Start of Source data
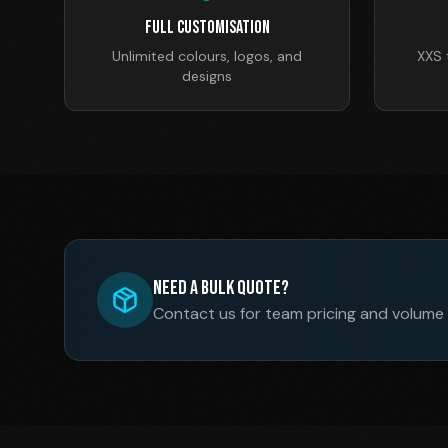
Full Customisation
Unlimited colours, logos, and
XXS 
designs
Need a Bulk Quote?
Contact us for team pricing and volume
End of Source data
> [Problem details]:
The listing above must be repeated exactly. Its pictures are not part of the copy.

> [Reply]:
Full Customisation
Unlimited colours, logos, and
XXS 
designs
Need a Bulk Quote?
Contact us for team pricing and volume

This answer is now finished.